Need for Investment Talent is Driving New Levels of Compensation
Private equity compensation in 2018 will increase again this year while hundreds of billions in “dry powder” still needs to be invested.
ANN ARBOR, MI, December 19, 2017 — The 2018 Private Equity Compensation Report, released today, shows that increased fund raising and billions in funds looking for investments has resulted again this year in increased private equity and venture capital compensation.
Sixty-five percent of professionals reported an increase in cash earnings this year. The average reported cash compensation for private equity and venture capital professionals is $315,000 USD, another increase from the previous year. Private equity and venture capital professionals working in the largest firms continue to out-earn their peers in smaller firms.

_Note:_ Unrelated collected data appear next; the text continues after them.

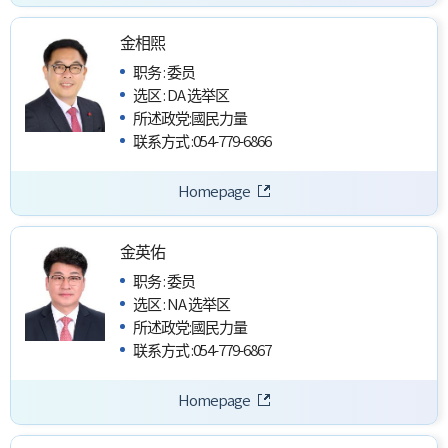
金相煕
职务
:
委员
选区
:
DA 选举区
所述政党
:
國民力量
联系方式
:
054-779-6866
Homepage
金英佑
职务
:
委员
选区
:
NA 选举区
所述政党
:
國民力量
联系方式
:
054-779-6867
Homepage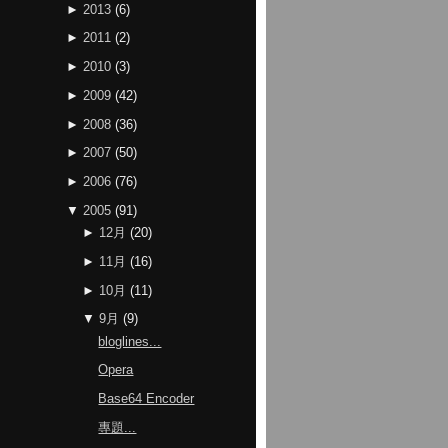
►
2013
(
6
)
►
2011
(
2
)
►
2010
(
3
)
►
2009
(
42
)
►
2008
(
36
)
►
2007
(
50
)
►
2006
(
76
)
▼
2005
(
91
)
►
12月
(
20
)
►
11月
(
16
)
►
10月
(
11
)
▼
9月
(
9
)
bloglines...
Opera
Base64 Encoder
專題...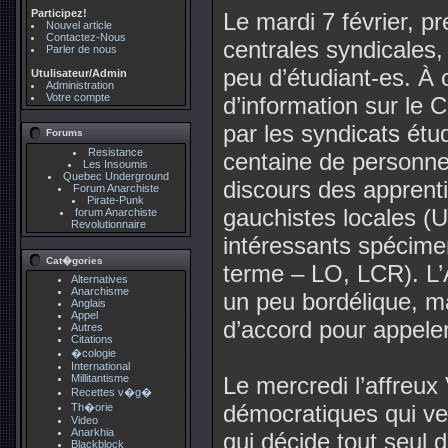
Participez!
Le mardi 7 février, p
Nouvel article
Contactez-Nous
centrales syndicales,
Parler de nous
peu d’étudiant-es. À
Utulisateur/Admin
Administration
Votre compte
d’information sur le 
par les syndicats ét
Forums
Resistance
centaine de personne
Les Insoumis
Quebec Underground
discours des apprent
Forum Anarchiste
Pirate-Punk
gauchistes locales (
forum Anarchiste
Revolutionnaire
intéressants spécime
Cat�gories
terme – LO, LCR). L’A
Alternatives
Anarchisme
un peu bordélique, 
Anglais
Appel
d’accord pour appeler
Autres
Citations
�cologie
International
Millitantisme
Le mercredi l’affreux 
Recettes v�g�
démocratiques qui ve
Th�orie
Video
Anarkhia
qui décide tout seul 
Blackblock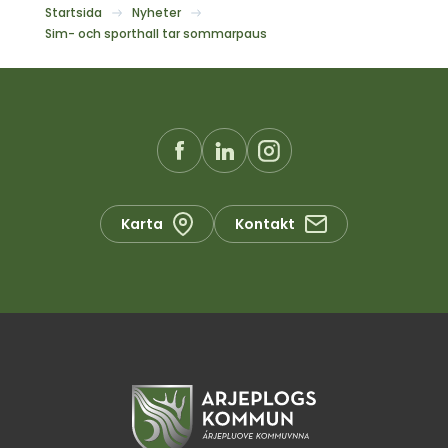
Startsida
Nyheter
Sim- och sporthall tar sommarpaus
Karta
Kontakt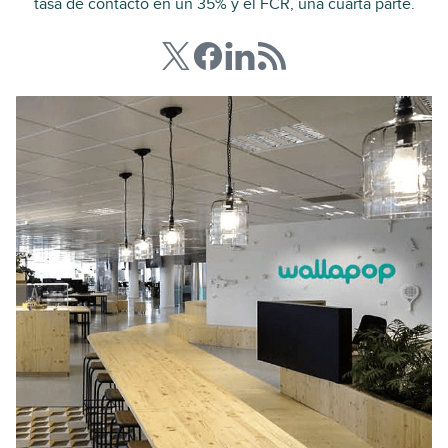
tasa de contacto en un 35% y el FCR, una cuarta parte.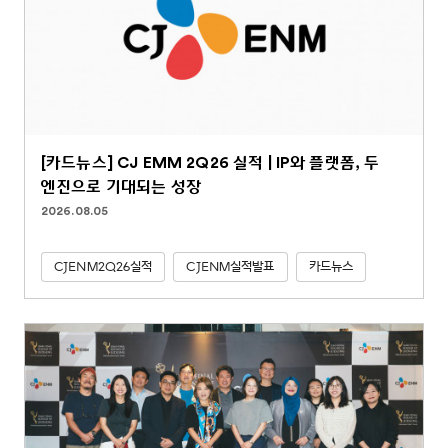
[카드뉴스] CJ EMM 2Q26 실적 | IP와 플랫폼, 두
엔진으로 기대되는 성장
2026.08.05
CJENM2Q26실적
CJENM실적발표
카드뉴스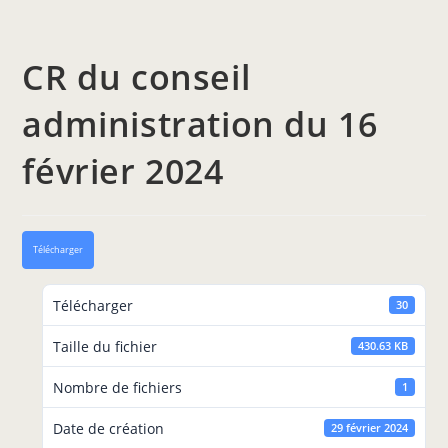
CR du conseil
administration du 16
février 2024
Télécharger
Télécharger
30
Taille du fichier
430.63 KB
Nombre de fichiers
1
Date de création
29 février 2024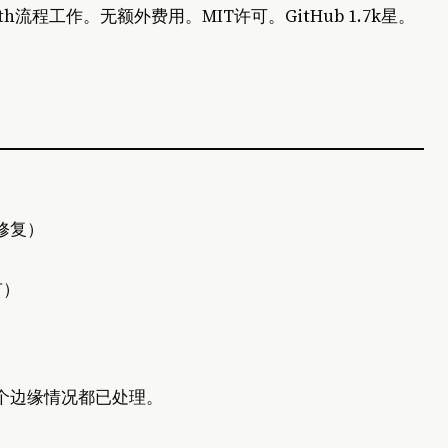
Auth流程工作。无额外费用。MIT许可。GitHub 1.7k星。
B修复）
有）
个边缘情况都已处理。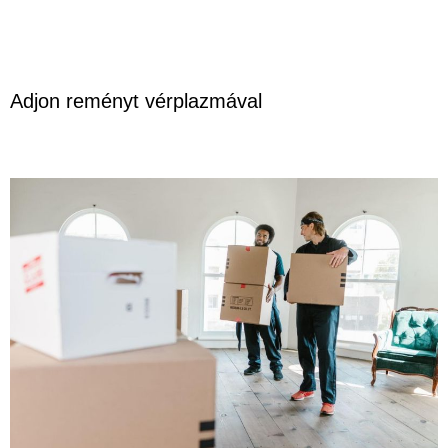
Adjon reményt vérplazmával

North American dry powder levels are now measured in the hundreds of billions of dollars. The report reveals increased demand for investment talent again this year. “We predicted this trend several years ago based on private equity professionals reporting increases in both base and bonus, despite their funds not producing outstanding returns,” said David Kochanek, Publisher of PrivateEquityCompensation.com
The correlation between bonus pay and firm performance continues to diminish. In 2017, it became apparent that the absence of close correlation is the new normal. In this 2018 report, we see that respondents employed in firms whose performance is down by 1 to 9 percent still forecast an average bonus of $161,000.
For private equity job seekers, the Private Equity Compensation Report 2018 reveals which positions are in demand, what percentage of firms are hiring, and where firms are cutting back – and the career opportunities are increasing across the board. For example, 25 percent of respondents’ firms are hiring in the back office for accounting personnel and 27 percent said they are hiring in operations and portfolio management.
As seen in prior years, when the demand for talent is high, the level of satisfaction with overall compensation is low. Again this year, more than half of respondents described their compensation as unsatisfactory, including some principals, managing directors and senior analysts.
Firms would be wise to tune into their team’s thoughts on compensation levels right now. “Often times, the first indication of a problem is when the employee turns in their 2-week notice and is headed out to join another firm,” Kochanek warns.
About The Report
The 2018 Private Equity and Venture Capital Compensation Report is based on data collected directly from hundreds of private equity and venture capital partners, principals and employees.
The report, in its eleventh year of publication, is widely regarded to be among the most comprehensive benchmarks for private equity and venture capital compensation. It provides independent and impartial data covering a broad range of salary, bonus, carried interest and other compensation related information, sourced directly from professionals working within the industry.
The full report is available for purchase at http://www.PrivateEquityCompensation.com and can be downloaded instantly in PDF format.
About Benchmark Compensation
PrivateEquityCompensation.com is published by Benchmark Compensation. Annually, the firm collects compensation data directly from hundreds of private equity and venture capital partners and employees from firms both large and small.